# It's a Jack-O'-Lantern!



## wareagle900 (Feb 24, 2009)

Ever wondered what would happen if you put LED light strips on the inside of your kayak? Me too! 

So I did. and here's the result!










I wont go unseen night fishing now!


----------



## SHunter (Jun 19, 2009)

I don't think that you will get run over unless someone or something wants to get a better look.


----------



## ted-hurst (Oct 4, 2007)

Great, next we'll have Ghost Hunter in Pensacola again looking for the glowing ghost kayak. You ought to get that glowing stick figure halloween costume and cruise around at night messing with people.

Ted


----------



## Garbo (Oct 2, 2007)

Dang.


----------



## wareagle900 (Feb 24, 2009)

haha that costume is too funny lol

And yeah, It is far brighter than i expected it to be! I figured there may be a "soft glow" but it's a full on giant glowstick now!


----------



## Todd (May 16, 2010)

Careful with that though. I have had big houndfish attracted by my light jump in the kayak say hi and thrash back out. Thankfully they never sliced me with them teefs.


----------



## ted-hurst (Oct 4, 2007)

Find someone anchored up at night and get a hundred yards away and paddle by. All they can see is a glowing kayak with a stick figure paddling.
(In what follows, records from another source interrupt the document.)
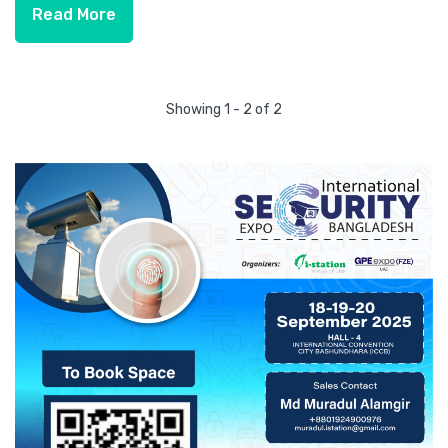
Read More
Showing 1 - 2 of 2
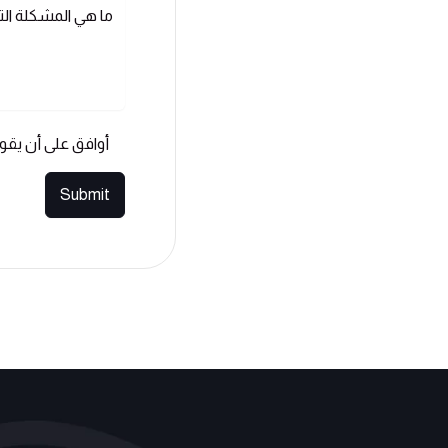
أوافق على أن يقو
Submit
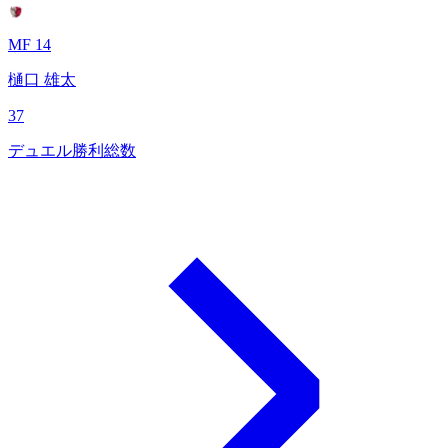
MF 14
樋口 雄太
37
デュエル勝利総数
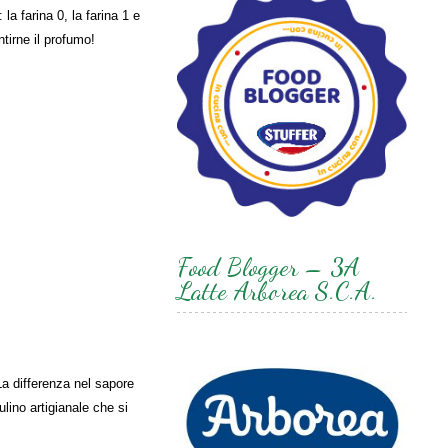
: la farina 0, la farina 1 e
ntirne il profumo!
Food Blogger – 3A
Latte Arborea S.C.A.
 La differenza nel sapore
ulino artigianale che si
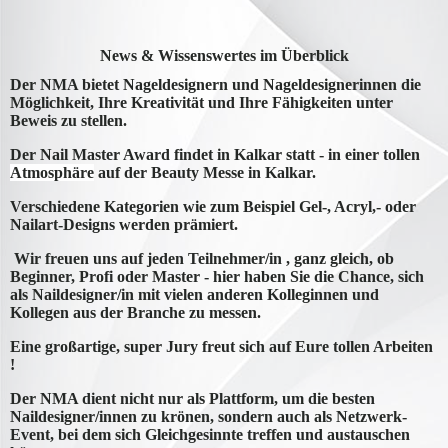
News & Wissenswertes im Überblick
Der NMA bietet Nageldesignern und Nageldesignerinnen die
Möglichkeit, Ihre Kreativität und Ihre Fähigkeiten unter
Beweis zu stellen.
Der Nail Master Award findet in Kalkar statt - in einer tollen
Atmosphäre
auf der Beauty Messe in Kalkar.
Verschiedene Kategorien wie zum Beispiel Gel-, Acryl,- oder
Nailart-Designs werden prämiert.
Wir freuen uns auf jeden Teilnehmer/in , ganz gleich, ob
Beginner, Profi oder Master - hier haben Sie die Chance, sich
als Naildesigner/in mit vielen anderen Kolleginnen und
Kollegen aus der Branche zu messen.
Eine großartige, super Jury freut sich auf Eure tollen Arbeiten
!
Der NMA dient nicht nur als Plattform, um die besten
Naildesigner/innen zu krönen, sondern auch als Netzwerk-
Event, bei dem sich Gleichgesinnte treffen und austauschen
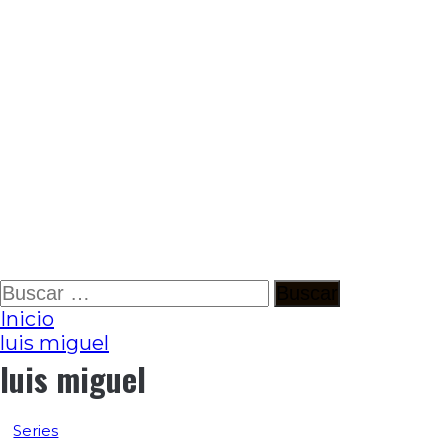
Ir
Buscar:
al
Inicio
contenido
luis miguel
luis miguel
Series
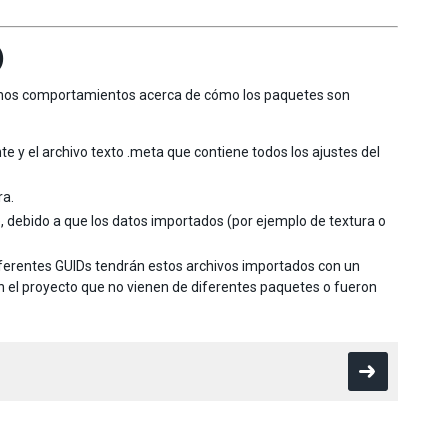
)
gunos comportamientos acerca de cómo los paquetes son
 y el archivo texto .meta que contiene todos los ajustes del
ra.
 debido a que los datos importados (por ejemplo de textura o
iferentes GUIDs tendrán estos archivos importados con un
en el proyecto que no vienen de diferentes paquetes o fueron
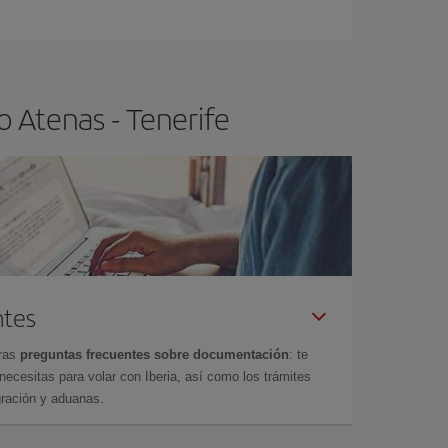
ser flexible.
Lo normal es que
cuanto antes
 poco abiertos, podrás
elegir el precio más
 Atenas - Tenerife
ntes
tras
preguntas frecuentes sobre documentación
: te
cesitas para volar con Iberia, así como los trámites
gración y aduanas.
I can almost promise there will be some confused looks.

Ted


----------



## wareagle900 (Feb 24, 2009)

ted-hurst said:


> Find someone anchored up at night and get a hundred yards away and paddle by. All they can see is a glowing kayak with a stick figure paddling. I can almost promise there will be some confused looks.
> 
> Ted


HAHAHAHA thats priceless!


----------



## ApexYakin (Jul 8, 2009)

Hahahaha...let the marina police double take on that bad boy...hey wth is on fire over there...haha


----------



## PBTH (Oct 1, 2007)

I did the same thing a while ago, but only used it a few times. I had the problem of attracting too many fish from the dock lights to my kayak. Great for viewing, not so much for fishing...


----------



## Boatjob1 (Oct 2, 2007)

Careful using that around Gulf Breeze at night......... Somebody will call in another UFO sighting and get a book deal.............. 
Between Konz being back night fishing 3 mile for bull's, and now this.... I'm just not sure how much they can take............ :blink:

PS I kinda like the phrase, *"Yack-O'-Lantern"* Kinda got a ring to it...........


----------



## pole squeezer (Oct 29, 2008)

Be careful, some folks shoot at what they can't figure out. lol. After all it is a concealed, and carry state. Ought to be great for attracting baitfish, and predators though.


----------



## yakfisher (Mar 10, 2011)

im all with the stickman idea


----------



## Capt. Redbeard (May 19, 2010)

That is just awesome!! Paddle that up and down the beach at night, and you might get some UFO reports!!


----------